Oil shale is most commonly defined a sedimentary rock containing organic matter rich in hydrogen, known as kerogen. When the rock is heated, the organic matter releases petroleum-like liquids. Oil shale deposits are widely distributed around the world – some 600 deposits in more than 30 countries are known, with resources of the associated shale oil totaling almost 500 billion tonnes, or approximately 3.2 trillion barrels. It is estimated that over 60% of this amount – roughly two trillion barrels – is located in the United States.
Oil shale deposits in the United States are predominantly in the Green River Formation, which is spread through parts of Colorado, Wyoming and Utah. Using a geology-based assessment methodology, the U.S. Geological Service estimates that 1.525 trillion barrels of oil are in place in seventeen oil shale zones in the Eocene Green River Formation in the Piceance Basin of western Colorado.
Oil shale can be used for several purposes: to obtain heat by direct combustion (for example, in the generation of electricity); to produce shale oil, and as a source of other valuable chemicals.

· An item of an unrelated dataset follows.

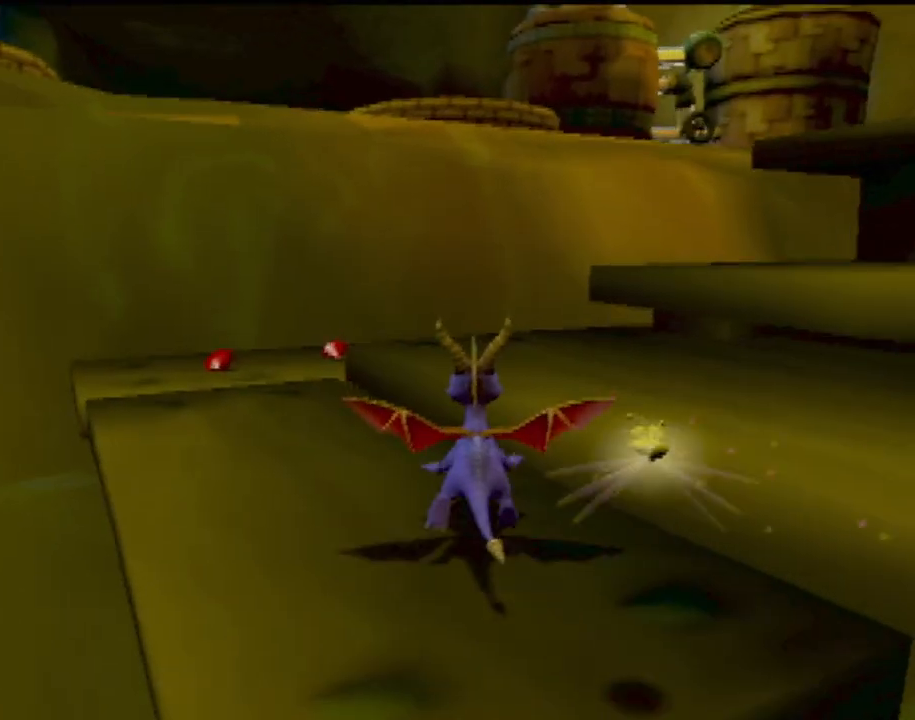
{"buttons": [], "left_stick": "up-right", "events": [[50, "CROSS", "up"], [266, "CROSS", "down"], [433, "CROSS", "up"]]}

The oil shale industry dates back to late 17th century Scotland, where oil was produced from heating oil shale. Oil shale pyrolysis was developed in France, where in 1832, a method for producing lighting oil was realized. During the 19th century oil shale thermal processing factories also operated in Australia, the United States, Brazil, Germany, and Scotland. During the 20th century oil shale processing factories were built in several countries, including China and Israel. However, later most of them were closed, largely due to the rapid development of crude oil industry.